One would act as a welcome with a call to action, and the other provided an ending that would encourage follow through and repeat usage.
Form Factor Exploration
I needed to design the locker that would house the jackets and screen, so I sketched out a number of variations. I iterated on designs until I found a form that balanced the user and business needs I had uncovered earlier in the project.
I didn't have the time or resources to do a physical prototype, so I used SketchUp as a stand in method to see what the product would be like in a space. Visualizing the product in an environment wound up revealing interaction challenges that I hadn't thought of previously. After resolving them with some adjustments, I rendered the final version.
Bringing it All Together
One of the key goals for this project was to make sure all of Coat Cheq's parts worked together to provide a cohesive experience for the user. Not just in terms of branding, but by facilitating seamless transitions between the different channels in the system.

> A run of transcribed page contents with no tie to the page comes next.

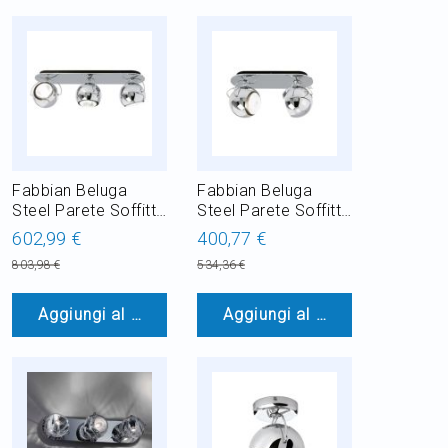
Fabbian Beluga
Fabbian Beluga
Steel Parete Soffitto
Steel Parete Soffitto
3L Ø9
2L Ø9
602,99 €
400,77 €
803,98 €
534,36 €
Aggiungi al Carrello
Aggiungi al Carrello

One of the users' core goals was to stop being cold as quickly as possible, so the app opens up with a proximity map based on how long it would take to get to a locker.
Once they've chosen a locker, they can make sure it has inventory in their size and reserve it.
The app gives directions on a traditional map, but uses the Coat Cheq logo and branding.
If the user has reserved an item, the locker will have it saved for them and ready for quick pick up.
If the locker is the user's first touchpoint, they can check the locker's inventory and pay with a swipe of a credit card. No need for them to overcome the barrier of creating an account.
The instrumented jacket can then be returned to any locker, and the system will be able to track it.
This project was a great opportunity to work at the rapid pace of a design challenge. It required me to focus on the essential parts of the process and use methods that would be the most efficient.
It was also really valuable to get more experience working with multiple channels in a single design. I had to take into account a much broader set of user needs and constraints, and I'll be able to keep the scope of that variety in mind when working on future projects.
With additional time on this project, I would have liked to work out the full service blueprint for the jacket inventory. How to keep each locker stocked, the personnel required to move inventory, etc.